*TASK BRIEF:* Convert every line of the items below into a JSON list of strings, one string per line, with blank lines omitted. Leave the pictures out.

*MATERIAL FOR THE TASK:*

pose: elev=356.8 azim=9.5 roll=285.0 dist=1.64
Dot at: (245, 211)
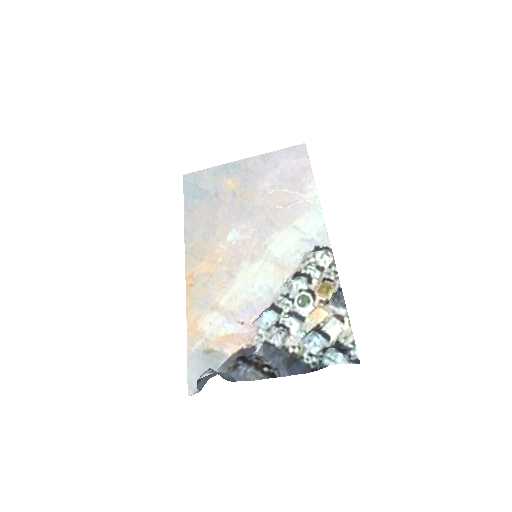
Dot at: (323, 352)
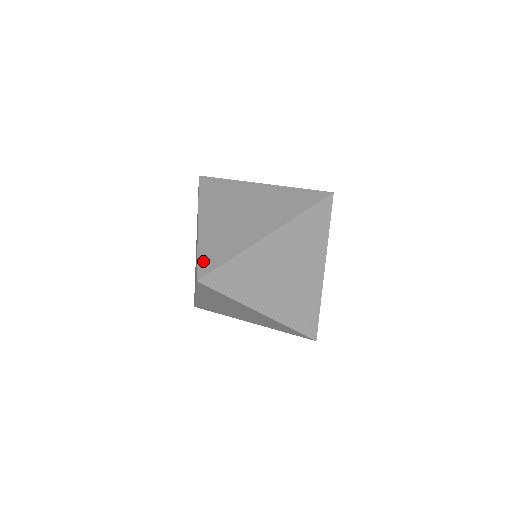
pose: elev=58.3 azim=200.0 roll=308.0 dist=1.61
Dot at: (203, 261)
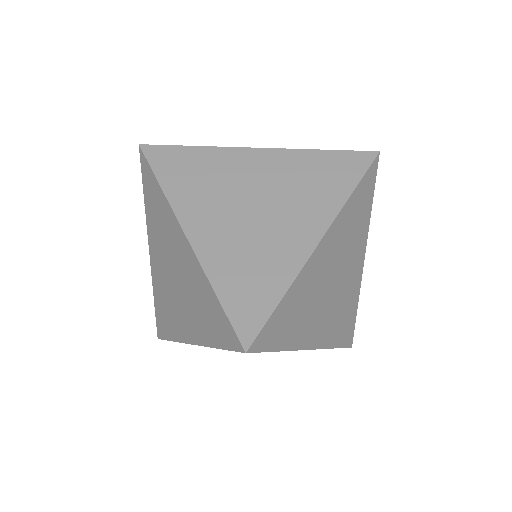
Dot at: (236, 311)
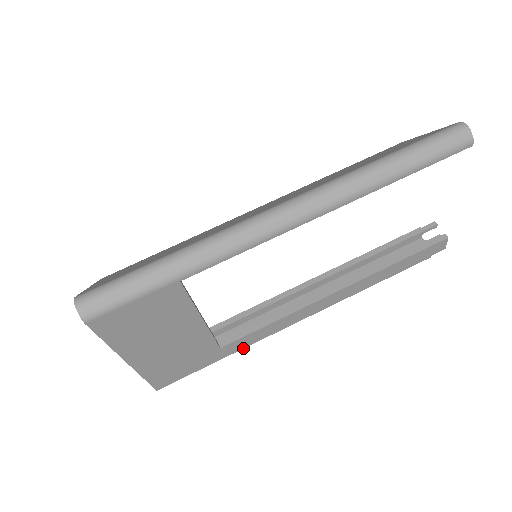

*RESPONSE FOR THIS EXERCISE:*
[
  "pose: elev=356.8 azim=9.5 roll=285.0 dist=1.64",
  "Dot at: (245, 211)",
  "Dot at: (323, 352)",
  "pose: elev=58.3 azim=200.0 roll=308.0 dist=1.61",
  "Dot at: (203, 261)",
  "Dot at: (236, 311)"
]